• [GIVEN EXERCISE]
Could you pull out the lines of the material below verbatim, beginning at the line that contains "Return results in" and stopping after the line that contains "264L91 307L79 310L70"?

• [SOURCE RECORDS]
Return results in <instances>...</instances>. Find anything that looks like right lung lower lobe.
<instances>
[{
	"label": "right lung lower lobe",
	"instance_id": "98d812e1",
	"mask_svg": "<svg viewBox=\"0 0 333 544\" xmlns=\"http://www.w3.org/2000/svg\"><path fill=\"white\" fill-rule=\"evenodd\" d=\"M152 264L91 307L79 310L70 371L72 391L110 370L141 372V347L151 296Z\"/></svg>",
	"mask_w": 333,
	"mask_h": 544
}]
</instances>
* * *
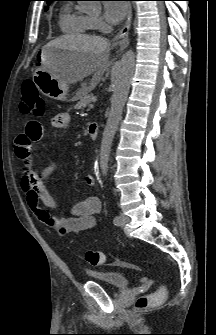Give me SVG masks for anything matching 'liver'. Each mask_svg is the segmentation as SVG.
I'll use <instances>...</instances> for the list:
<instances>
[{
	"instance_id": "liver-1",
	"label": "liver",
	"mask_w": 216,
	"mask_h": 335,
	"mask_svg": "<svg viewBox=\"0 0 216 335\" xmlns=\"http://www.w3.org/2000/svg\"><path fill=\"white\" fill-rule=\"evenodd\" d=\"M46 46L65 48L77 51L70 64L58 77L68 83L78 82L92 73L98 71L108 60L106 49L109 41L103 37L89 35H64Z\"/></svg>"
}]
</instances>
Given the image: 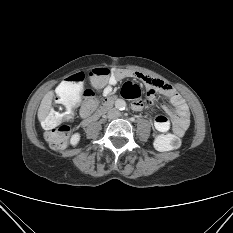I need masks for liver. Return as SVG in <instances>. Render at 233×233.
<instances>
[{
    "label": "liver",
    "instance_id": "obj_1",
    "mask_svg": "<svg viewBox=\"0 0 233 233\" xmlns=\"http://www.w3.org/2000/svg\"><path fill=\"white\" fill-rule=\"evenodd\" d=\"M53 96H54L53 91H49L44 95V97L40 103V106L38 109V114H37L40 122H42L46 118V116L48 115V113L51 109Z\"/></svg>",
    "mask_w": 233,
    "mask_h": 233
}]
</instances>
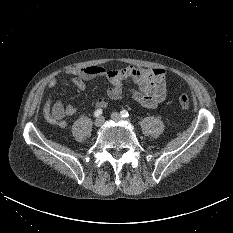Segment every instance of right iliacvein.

• [RESULT]
Return results in <instances>...</instances>. Find anything that looks like right lung lower lobe.
<instances>
[{
	"label": "right lung lower lobe",
	"instance_id": "98d812e1",
	"mask_svg": "<svg viewBox=\"0 0 333 544\" xmlns=\"http://www.w3.org/2000/svg\"><path fill=\"white\" fill-rule=\"evenodd\" d=\"M152 264L91 307L79 310L70 371L72 391L110 370L141 372V347L151 296Z\"/></svg>",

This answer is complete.